The stories say catfish around the base of the dam are like freshwater whales, growing as big as their massive aquarium will let them, and eating whatever the upper Rio Grande and its tributaries wash down - other fish, plants, swimming dogs, decomposing human bodies and even the occasional small deer that ventures too close to the water.

"Basically, from what I understand, just below the dam there's just some really old catfish the size of you and I," Young's Water Sports owner Bo Young said. "I never witnessed it myself, but it's certainly feasible. Catfish do get pretty big."

Frank Vilorio, an employee at Land of Enchantment Fishing Adventures, said divers repairing a wall of the dam saw several large catfish.

"They compared one of those catfish to a Volkswagen bug with the hood open," Vilorio said.

John Morlock, a semi-retired Elephant Butte fishing guide, said he once knew a woman who swore she knew divers who had been in the water and seen enormous whiskered catfish the size of school buses - catfish so huge and so frightening that one of the divers never re-entered the water.

The New Mexico state record for the largest catfish ever caught was set at Elephant Butte in 1979. That catfish weighed 78 pounds and was almost 4 feet long. It was huge, but it wasn't bus-sized.

Stories of giant catfish aren't unique to New Mexico or to the present.

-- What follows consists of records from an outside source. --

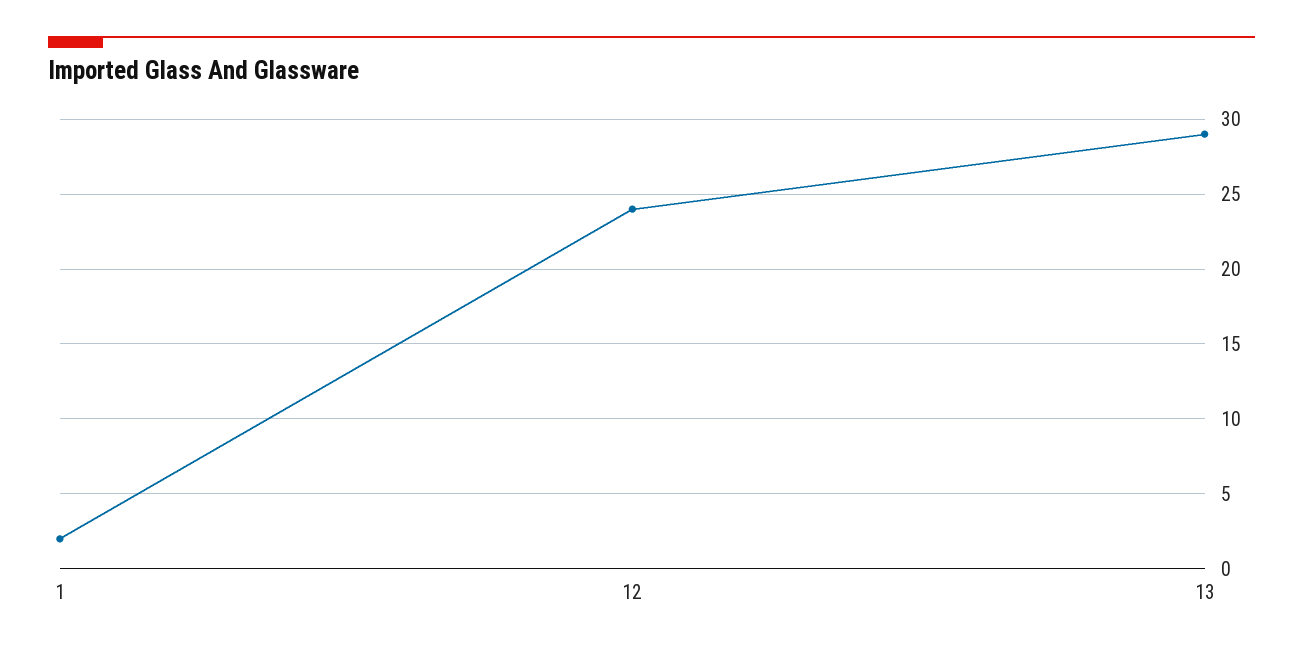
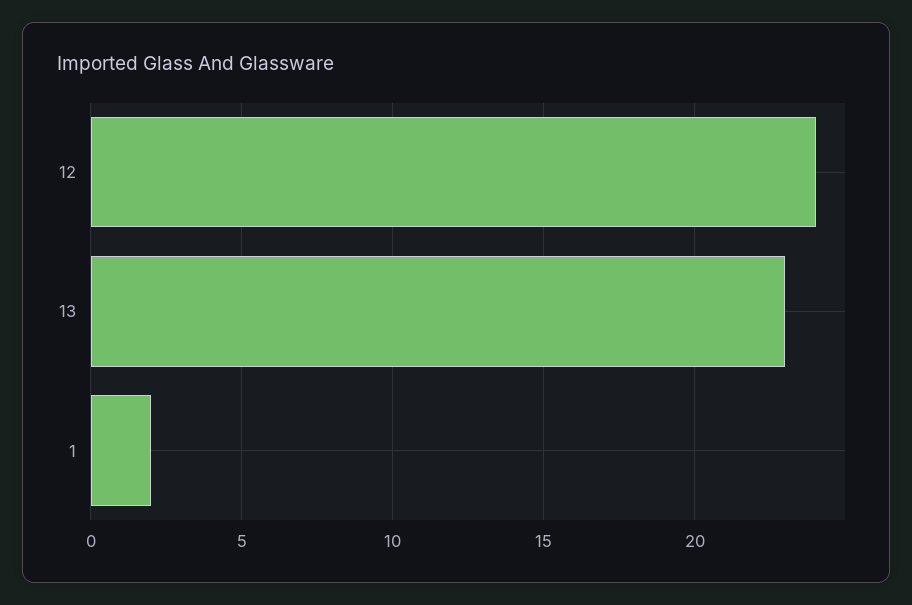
  {
    "1": 2,
    "12": 24,
-   "13": 29
+   "13": 23
  }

Father Jacques Marquette wrote about a gigantic catfish ramming his canoe on a Midwestern river in the late-1600s. A Protestant missionary, on the Ohio River in 1780, relayed the story of a catfish pulling a man from a riverbank to drown and then eat him. Mark Twain wrote a fictional account of catching a more than 6-foot-long one in The Adventures of Huckleberry Finn.

"Others are quite current, including the persistent rumor of a large flathead (catfish) caught at the mouth of the Tradewater River on the Ohio, by Caseyville, Kentucky, which contained a human baby," wrote Jan Harold Brunvand in American Folklore: An Encyclopedia. "This supposedly occurred during the 1970s. ... Many river folk believe that very large catfish, hardly ever encountered by fishermen, live in deep holes in the river for decades. There are also legends of huge catfish living at the bases of dams, who prey on divers inspecting or performing maintenance."

Such stories pop up all over the country in countless rivers and lakes and reservoirs, often with details startlingly similar to the ones from Elephant Butte - but this shouldn't make us think any less of our stories.

Our stories may be unproven. They may lack physical evidence or firsthand witnesses, and they may have every hallmark of an urban legend, but they do have one thing going for them: Nowhere else in America are the fabled catfish ever so big.

Ours are bigger than all of them, even if they are probably just as fictitious. Catfish the size of cars just aren't sufficient for New Mexico. We need them bus-sized.

And we shouldn't stop at that, either.

"I heard there was a two-headed fish caught out there," Young said. "A bass."

Mike Smith is a UNM history major and the author of Towns of the Sandia Mountains. E-mail him suggestions for future columns at AntarcticSuburbs@yahoo.com.




Youtube.

Big Fish in the World




Wildlife in the many animals that have not been in existence is known by men, one of which is the type of fish, fish is one of the animals that live in water, fresh water and sea water.
Not all people know the kind of fish, small fish and large fish in the world because many kinds of fish.
I will try to share with you about the biggest fish in the world, you can read the articles I publish, and also photographs of it, or may also be video.
as we see in the picture above, it is one of the fish that are large, reaching the 74.5-inch long, but not including fish in the world, to the size of fish in the world must achieve a minimum of 75 inch.